В принципе, как я, так и Мотинов должны были считаться с такой возможностью, но я никогда серьезно не верил в это. Поэтому я был просто шокирован, когда приказ о моем переводе был прочитан вслух как уже принятое решение. Когда я вспоминаю сегодня о том, как отреагировал на этот приказ, то помню чувство ярости, которая вдруг овладела мной и которая была направлена, прежде всего, против довольных лиц Жердева и Кравцова. В тот же день я должен был сдать свои личные служебные печати, секретные документы, а также личное оружие. Два дня спустя я уже должен был прибыть в полк радиоэлектронной разведки, дислоцировавшийся в Кёхштедте около Дессау.
На мой вопрос, чем был вызван мой перевод, я получил ответ, что я должен не спрашивать, а выполнять приказы, как и всякий военнослужащий Вооруженных сил СССР. Кроме того, меня переводили на равнозначную должность.
Когда я рассказал моим знакомым из группы связи КГБ о моем переводе, я услышал от одного из них интересное мнение: «А что же ты себе думал? Во — первых, ты часто бывал вместе с Черновым. Во — вторых, ты был последним, кто видел Чернова, и не доложил об этом своевременно!»
В конце концов, эта логичная цепь вела к тому, что, по мнению моих знакомых, перевод меня в полк радиоэлектронной разведки был вполне естественным делом. Но самое большое впечатление произвели на меня следующие слова в беседе с одним из моих теперь уже бывших коллег. Он сказал: «На твоем месте я был бы очень осторожен, иначе ты не останешься долго и в этом полку. В принципе, я бы на твоем месте сам бы ушел, так как тебя всегда теперь будут связывать с делом Чернова, а такие вещи, как ты знаешь, никогда не прощаются».
В общих чертах вся ситуация с точки зрения одного из моих тогдашних коллег выглядела так. До тех пор пока не было никаких однозначных доказательств того, что Чернов сбежал на Запад, ни его имя, ни его дело не появлялось в формулировках на перевод. Но люди, которых переводили в качестве наказания из‑за Чернова, получали все же в своих личных делах отметку, которая указывала на случай Чернова и делала их дальнейшее карьерное продвижение в ГРУ невозможным.
По мнению моего тогдашнего коллеги, то, что меня перевели не в Советский Союз, а в полк тактической разведки объяснялось, прежде всего, моими значительными профессиональными знаниями, а также вечной нехваткой переводчиков на оперативном и тактическом уровнях военной разведки.
Коллега из группы связи КГБ полагал также, что особый отдел с этой минуты сконцентрирует свое внимание на мне, и самая незначительная мелочь с моей стороны, хотя бы еще одна маленькая точка над «i», станет моей последней ошибкой.

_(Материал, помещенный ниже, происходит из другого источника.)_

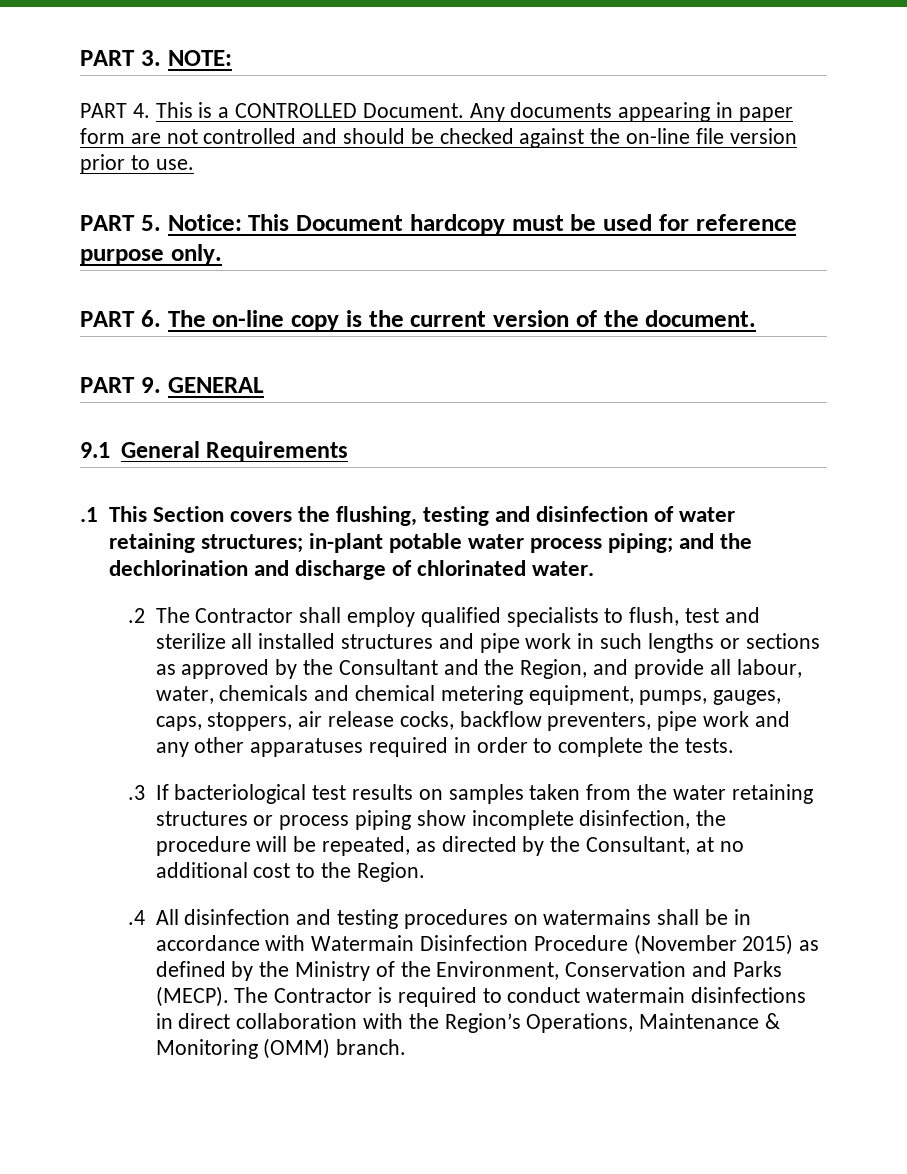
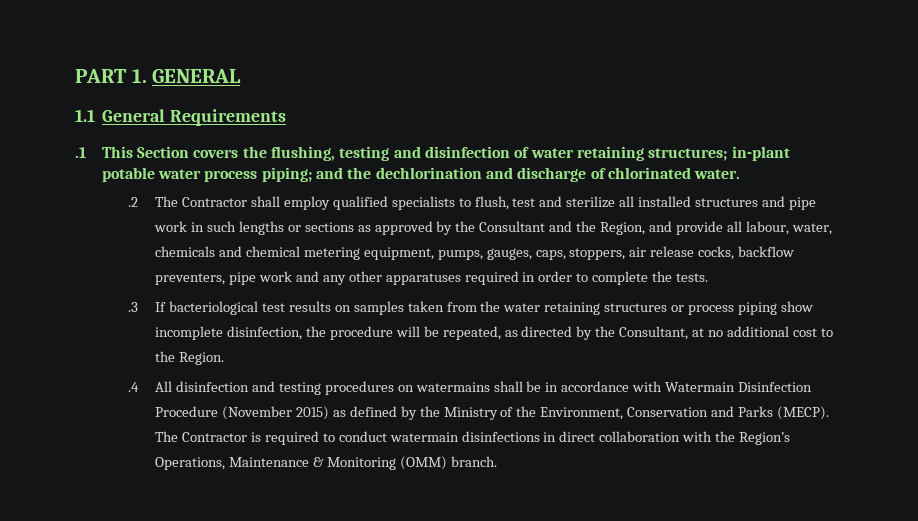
[80,50,232,66] [80,102,793,122] [80,128,797,148] [80,154,194,174] [80,214,797,235] [80,244,222,265] [80,310,757,331] [80,377,161,393] PART 3. NOTE: // PART 4. This is a CONTROLLED Document. Any documents appearing in paper form are not controlled and should be checked against the on-line file version prior to use. // PART 5. Notice: This Document hardcopy must be used for reference purpose only. // PART 6. The on-line copy is the current version of the document. // PART 9. -> [75,69,147,83] PART 1.
[80,442,110,458] 9.1 -> [75,109,95,122] 1.1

Тогда я не мог и представить себе, насколько он был прав. Но заботы и огорчения, связанные с моим переводом, очень быстро вытеснили из моих мыслей этот разговор.
Так как один из оперативных офицеров, некий подполковник Савин, в день моего прибытия в полк проводил встречу с одним из его неофициальных сотрудников в Дессау, ему приказали также привезти меня в Кёхштедт и представить командиру полка. Полк радиоэлектронной разведки в Кёхштедте, задача которого состояла в слежении и подслушивании за действиями военно — воздушных сил стран НАТО на территории старой территории ФРГ, сразу огорчил меня той гнетущей армейской атмосферой, которая ощущалась всюду в полку. Буквально за один день я превратился из референта, занимавшегося анализом «важных» разведывательных сведений, в одного из старших лейтенантов, которыми и так кишело в части. С другой стороны, мне нравилась возможность раствориться в массе.
Официально моя новая должность называлась «старший помощник начальника центрального командного пункта полка». Пока никто из моего нового начальства не оказывал на меня никакого давления, я не делал абсолютно ничего, чтобы ознакомиться с моим новым кругом задач. Единственная вещь, на которой сконцентрировалось мое внимание, была ожиданием положительного ответа на мое заявление на отпуск, которое я подал сразу после моего прибытия в полк. В конце концов, мое заявление утвердили, и я отправился в путь, поехав в Магдебург, откуда советские поезда везли исключительно военных и гражданских служащих Советской армии. В Магдебурге я мог несколько дней пожить у одного знакомого, так как он тоже был выпускником Военного института иностранных языков и служил тогда в штабе 3–й танковой армии.